§ ACTIVITY
Rewrite these lines, replacing "Kranz" with "Blumenkranz" and changing nothing else; leave the pictures out.

[Start of section]

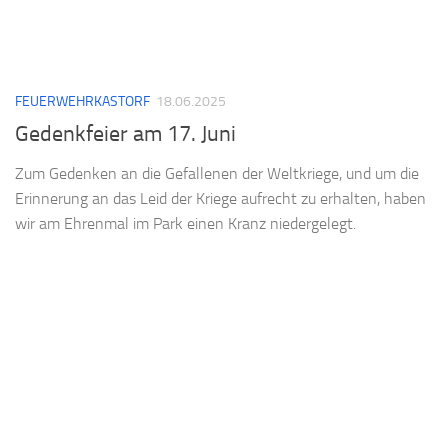
FEUERWEHRKASTORF
18.06.2025
Gedenkfeier am 17. Juni
Zum Gedenken an die Gefallenen der Weltkriege, und um die
Erinnerung an das Leid der Kriege aufrecht zu erhalten, haben
wir am Ehrenmal im Park einen Kranz niedergelegt.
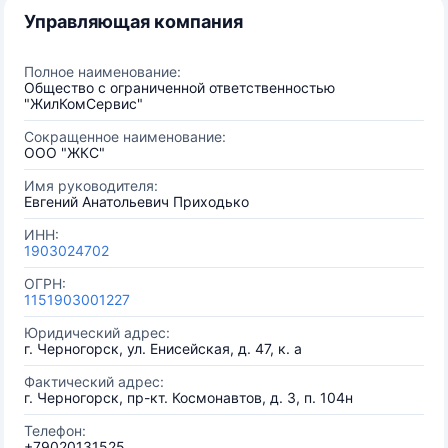
Управляющая компания
Полное наименование:
Общество с ограниченной ответственностью
"ЖилКомСервис"
Сокращенное наименование:
ООО "ЖКС"
Имя руководителя:
Евгений Анатольевич Приходько
ИНН:
1903024702
ОГРН:
1151903001227
Юридический адрес:
г. Черногорск, ул. Енисейская, д. 47, к. а
Фактический адрес:
г. Черногорск, пр-кт. Космонавтов, д. 3, п. 104н
Телефон:
+79020131525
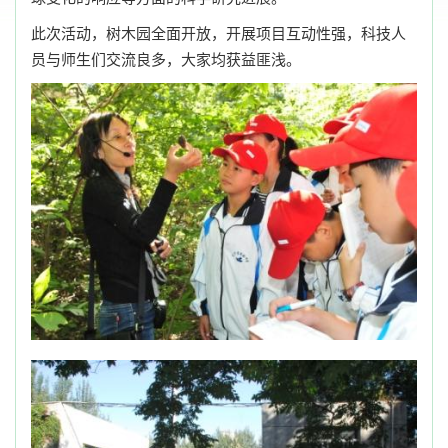
此次活动，树木园全面开放，开展项目互动性强，科技人
员与师生们交流良多，大家均获益匪浅。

[End of section]

§ ANSWER TO THIS EXERCISE
FEUERWEHRKASTORF
18.06.2025
Gedenkfeier am 17. Juni
Zum Gedenken an die Gefallenen der Weltkriege, und um die
Erinnerung an das Leid der Kriege aufrecht zu erhalten, haben
wir am Ehrenmal im Park einen Blumenkranz niedergelegt.
Управляющая компания
Полное наименование:
Общество с ограниченной ответственностью
"ЖилКомСервис"
Сокращенное наименование:
ООО "ЖКС"
Имя руководителя:
Евгений Анатольевич Приходько
ИНН:
1903024702
ОГРН:
1151903001227
Юридический адрес:
г. Черногорск, ул. Енисейская, д. 47, к. а
Фактический адрес:
г. Черногорск, пр-кт. Космонавтов, д. 3, п. 104н
Телефон:
+79020131525
此次活动，树木园全面开放，开展项目互动性强，科技人
员与师生们交流良多，大家均获益匪浅。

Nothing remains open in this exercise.